If the children themselves have sufficient funds or arrange financing with the bank, in principle no problems arise in this regard, but the cat is in the wheel if the parents want to give the money for the purchase of the bare property to the children first.
There has already been a great deal of discussion about this prior gift, and the position of the tax authorities has changed several times over the years, mainly regarding the question of whether or not gift tax should be paid on the gift to the children. Certainly at the time of the creation of the Flemish Tax Administration, changes or additions to the current position were made at every turn, until the Council of State put a stop to the Flemish Tax Administration and annulled the position in its entirety.

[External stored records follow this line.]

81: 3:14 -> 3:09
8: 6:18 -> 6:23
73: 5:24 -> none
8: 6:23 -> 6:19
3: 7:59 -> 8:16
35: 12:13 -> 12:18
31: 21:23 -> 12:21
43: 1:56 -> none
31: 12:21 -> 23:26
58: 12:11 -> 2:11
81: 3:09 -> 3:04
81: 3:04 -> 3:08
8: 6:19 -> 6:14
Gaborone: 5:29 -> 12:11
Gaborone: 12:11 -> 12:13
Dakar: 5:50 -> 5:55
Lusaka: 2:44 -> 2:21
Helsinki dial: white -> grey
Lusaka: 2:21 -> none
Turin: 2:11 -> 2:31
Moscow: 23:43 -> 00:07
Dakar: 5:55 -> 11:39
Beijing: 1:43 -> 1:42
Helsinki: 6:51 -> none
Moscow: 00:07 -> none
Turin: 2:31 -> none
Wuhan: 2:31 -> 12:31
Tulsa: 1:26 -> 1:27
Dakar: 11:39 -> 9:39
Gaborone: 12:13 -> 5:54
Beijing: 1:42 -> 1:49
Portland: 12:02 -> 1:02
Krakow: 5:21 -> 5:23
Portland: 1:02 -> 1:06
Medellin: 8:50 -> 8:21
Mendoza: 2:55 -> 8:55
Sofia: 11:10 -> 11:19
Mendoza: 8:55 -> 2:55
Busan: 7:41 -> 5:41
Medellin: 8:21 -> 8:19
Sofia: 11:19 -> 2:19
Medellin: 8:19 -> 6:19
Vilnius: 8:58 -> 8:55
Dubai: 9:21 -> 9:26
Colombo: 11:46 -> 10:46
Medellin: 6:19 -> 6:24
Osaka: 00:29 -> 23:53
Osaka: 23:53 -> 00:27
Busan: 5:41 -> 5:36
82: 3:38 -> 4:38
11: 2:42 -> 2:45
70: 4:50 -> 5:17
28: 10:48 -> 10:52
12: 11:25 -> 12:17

Since then, in Flanders it has again been possible to donate the money for the purchase of the bare property to the children by means of an unregistered bank gift - and thus without paying gift tax.
Time of donation
The next question that arises is that of the time at which the gift should be made, namely whether it should already take place prior to the compromise, or whether it is sufficient that the money is transferred prior to the authentic deed. Recently, the federal administration published the position that the bare owner must already have made the donation prior to the signing of the deed. the compromise must have the money for payment the bare ownership. A gift after the compromise is therefore too late. This regulation is currently applicable to split purchases in the Walloon and Brussels Capital Regions.
We had to wait and see what Vlabel's attitude would be - would the federal position be followed or not? This has recently been clarified by means of position 20067. In this position Vlabel confirms that the compromise not the decisive moment at which the gift must be made and that it is therefore sufficient for the funds to be in the children's accounts at the time when the authentic deed is executed. It is important in this respect that the compromise clearly states that the advance payment will be made exclusively by the usufructuary and that, when the balance of the purchase price is paid, it will be charged in full against his/her share in the sale price.